What I found instead was another of God's paradoxes; His upside down economy.  MY freedom brought loss not gain.  When I loosed myself of His bonds, I found myself enslaved.  Enslaved to my flesh and its desires, desires that are not seeking my ultimate good, but only their momentary satisfaction.  Romans 6 sums this up for us when it tells us that we are slaves to the one whom we obey.  And Peter tells us, "Live as free people, but do not use your freedom as a cover-up for evil; live as God’s slaves." (1 peter 2:16)  In just a few short days I felt the loss.  I was not hearing His voice as loudly.  I had lost self-control.  My addiction to chocolate had returned...and with a vengeance!

So what am I to do?


15" I do not understand what I do. For what I want to do I do not do, but what I hate I do. 16 And if I do what I do not want to do, I agree that the law is good. 17 As it is, it is no longer I myself who do it, but it is sin living in me. 18 For I know that good itself does not dwell in me, that is, in my sinful nature. For I have the desire to do what is good, but I cannot carry it out. 19 For I do not do the good I want to do, but the evil I do not want to do—this I keep on doing. 20 Now if I do what I do not want to do, it is no longer I who do it, but it is sin living in me that does it.  21 So I find this law at work: Although I want to do good, evil is right there with me. 22 For in my inner being I delight in God’s law; 23 but I see another law at work in me, waging war against the law of my mind and making me a prisoner of the law of sin at work within me. 24 What a wretched man I am!
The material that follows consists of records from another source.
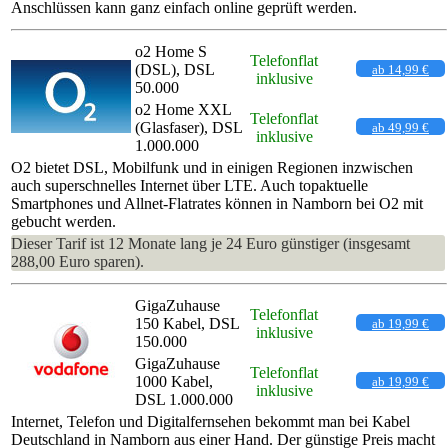
Anschlüssen kann ganz einfach online geprüft werden.
o2 Home S
Telefonflat
(DSL), DSL
ab 14,99 €
inklusive
50.000
o2 Home XXL
Telefonflat
(Glasfaser), DSL
ab 49,99 €
inklusive
1.000.000
O2 bietet DSL, Mobilfunk und in einigen Regionen inzwischen
auch superschnelles Internet über LTE. Auch topaktuelle
Smartphones und Allnet-Flatrates können in Namborn bei O2 mit
gebucht werden.
Dieser Tarif ist 12 Monate lang je 24 Euro günstiger (insgesamt
288,00 Euro sparen).
GigaZuhause
Telefonflat
150 Kabel, DSL
ab 19,99 €
inklusive
150.000
GigaZuhause
Telefonflat
1000 Kabel,
ab 19,99 €
inklusive
DSL 1.000.000
Internet, Telefon und Digitalfernsehen bekommt man bei Kabel
Deutschland in Namborn aus einer Hand. Der günstige Preis macht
Who will rescue me from this body that is subject to death? 25 Thanks be to God, who delivers me through Jesus Christ our Lord!" (Romans 7:15-25)
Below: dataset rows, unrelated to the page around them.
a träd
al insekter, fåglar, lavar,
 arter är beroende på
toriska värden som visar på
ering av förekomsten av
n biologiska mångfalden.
Jesus is my hope of salvation!  I now know that it is about placing myself under the power and authority of my Lord and Savior.  Fasting is not just a day to humble myself and then go about as I please.  It is a submitting, a fettering myself to God.  For though from the world's viewpoint He seems to take away our fun.  The truest reality is that only in living His way can we find infinite joy!

The question then is:  Do I want a life time of pleasure or an eternity of treasure?  You make known to me the path of life; you will fill me with joy in your presence, with eternal pleasures at your right hand. (Psalm 16:11)  For where your treasure is, there your heart will be also. (Matthew 6:21)  Since, then, you have been raised with Christ, set your hearts on things above, where Christ is, seated at the right hand of God. (Colossians 3:1)  For our light and momentary troubles are achieving for us an eternal glory that far outweighs them all. (2 Corinthians 4:17)  Need I quote more? 

This is all nice and may be the truth, but it will not make a difference unless I believe it.  We say many things, but we act on what we believe.  Do I believe?  Yes!  Lord help my unbelief!